Keempat, perilaku. Adalah reaksi alamiah bagi seseorang sesuai dengan aktivitas lingkungan nan ditinggalinya. Dengan ini, ciri-ciri orang nan menyerupai musuh jenis menjadi sangat mudah ditemukan. Biasanya, perilaku nan menyerupai musuh jenis berperilaku sepertinya tidak ada bedanya dengan musuh jenisnya, dari logat bahasa, taste melangkah alias sebagainya.
Technology fashionable sekarang banyak sekali wanita nan melangkah gagah sementara waktu laki-laki melangkah anggun apalagi penampilan mereka sudah sangat terbalik.
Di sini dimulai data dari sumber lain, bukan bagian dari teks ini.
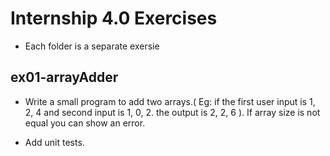 # Internship 4.0 Exercises

- Each folder is a separate exersie

ex01-arrayAdder
----------------

- Write a small program to add two arrays.( Eg: if the first user input is 1, 2, 4 and second input is 1, 0, 2.
the output is 2, 2, 6 ). If array size is not equal you can show an error.

- Add unit tests.

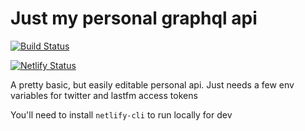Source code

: # Just my personal graphql api
[![Build Status](https://travis-ci.com/ChrisW-B/PersonalApi.svg?branch=master)](https://travis-ci.com/ChrisW-B/PersonalApi)

[![Netlify Status](https://api.netlify.com/api/v1/badges/7e104dda-1939-4204-8c78-15745f2461b2/deploy-status)](https://app.netlify.com/sites/chrisbarry-personal-api/deploys)

A pretty basic, but easily editable personal api. Just needs a few env variables for twitter and lastfm access tokens

You'll need to install `netlify-cli` to run locally for dev
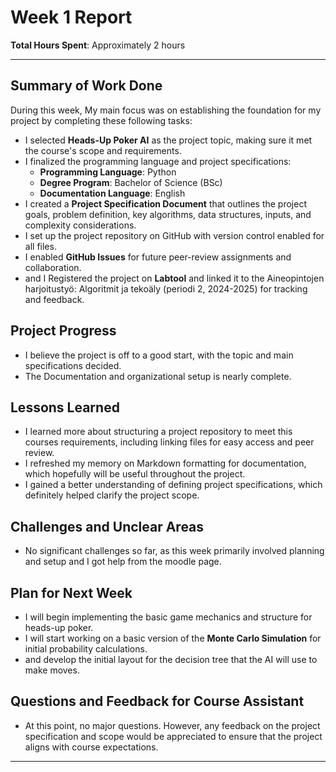 # Week 1 Report

**Total Hours Spent**: Approximately 2 hours

---

## Summary of Work Done

During this week, My main focus was on establishing the foundation for my project by completing these following tasks:
- I selected **Heads-Up Poker AI** as the project topic, making sure it met the course's scope and requirements.
- I finalized the programming language and project specifications:
  - **Programming Language**: Python
  - **Degree Program**: Bachelor of Science (BSc)
  - **Documentation Language**: English
- I created a **Project Specification Document** that outlines the project goals, problem definition, key algorithms, data structures, inputs, and complexity considerations.
- I set up the project repository on GitHub with version control enabled for all files.
- I enabled **GitHub Issues** for future peer-review assignments and collaboration.
- and I Registered the project on **Labtool** and linked it to the Aineopintojen harjoitustyö: Algoritmit ja tekoäly (periodi 2, 2024-2025) for tracking and feedback.

## Project Progress

- I believe the project is off to a good start, with the topic and main specifications decided.
- The Documentation and organizational setup is nearly complete.

## Lessons Learned

- I learned more about structuring a project repository to meet this courses requirements, including linking files for easy access and peer review.
- I refreshed my memory on Markdown formatting for documentation, which hopefully will be useful throughout the project.
- I gained a better understanding of defining project specifications, which definitely helped clarify the project scope.

## Challenges and Unclear Areas

- No significant challenges so far, as this week primarily involved planning and setup and I got help from the moodle page.

## Plan for Next Week

- I will begin implementing the basic game mechanics and structure for heads-up poker.
- I will start working on a basic version of the **Monte Carlo Simulation** for initial probability calculations.
- and develop the initial layout for the decision tree that the AI will use to make moves.

## Questions and Feedback for Course Assistant

- At this point, no major questions. However, any feedback on the project specification and scope would be appreciated to ensure that the project aligns with course expectations.

---

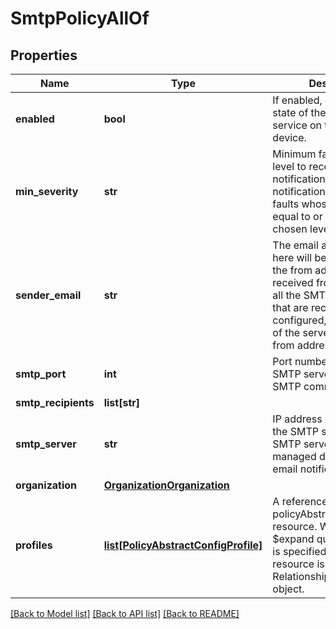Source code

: # SmtpPolicyAllOf

## Properties
Name | Type | Description | Notes
------------ | ------------- | ------------- | -------------
**enabled** | **bool** | If enabled, controls the state of the SMTP client service on the managed device.   | [optional] 
**min_severity** | **str** | Minimum fault severity level to receive email notifications. Email notifications are sent for all faults whose severity is equal to or greater than the chosen level.   | [optional] [default to 'critical']
**sender_email** | **str** | The email address entered here will be displayed as the from address (mail received from address) of all the SMTP mail alerts that are received. If not configured, the hostname of the server is used in the from address field.   | [optional] 
**smtp_port** | **int** | Port number used by the SMTP server for outgoing SMTP communication.   | [optional] 
**smtp_recipients** | **list[str]** |  | [optional] 
**smtp_server** | **str** | IP address or hostname of the SMTP server. The SMTP server is used by the managed device to send email notifications.    | [optional] 
**organization** | [**OrganizationOrganization**](.md) |  | [optional] 
**profiles** | [**list[PolicyAbstractConfigProfile]**](PolicyAbstractConfigProfile.md) | A reference to a policyAbstractConfigProfile resource. When the $expand query parameter is specified, the referenced resource is returned inline. Relationship to the profile object.  | [optional] 

[[Back to Model list]](../README.md#documentation-for-models) [[Back to API list]](../README.md#documentation-for-api-endpoints) [[Back to README]](../README.md)


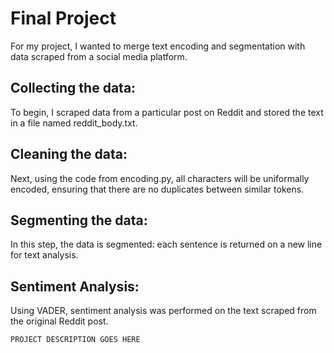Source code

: # Final Project

For my project, I wanted to merge text encoding and segmentation with data scraped from a social media platform.

## Collecting the data:
To begin, I scraped data from a particular post on Reddit and stored the text in a file named reddit_body.txt.

## Cleaning the data:
Next, using the code from encoding.py, all characters will be uniformally encoded, ensuring that there are no duplicates between similar tokens.

## Segmenting the data:
In this step, the data is segmented: each sentence is returned on a new line for text analysis.

## Sentiment Analysis:
Using VADER, sentiment analysis was performed on the text scraped from the original Reddit post.


`PROJECT DESCRIPTION GOES HERE`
Terlebih lagi, andai kita jumpai di pasar-pasar maupun tempat nan ramai, mereka berdempetan tanpa mengenal musuh jenis, dengan argumen persamaan gender.
Termasuk tindakan perilaku adalah dalam perihal etika kumpul. Wanita pada umumnya (dan biasanya) kumpul dengan kaki rapat serta sepertinya tidak terbuka lebar seperti laki-laki. Allah melaknat bagi nan menyerupainya dikhususkan untuk orang nan melakukan dengan sengaja. Wallahu a’lam bisshawaab.
*) Alumni PP Salafiyah Syafi’iyah Sukorejo Situbondo dan PP Nurul Jadid Paiton Probolinggo.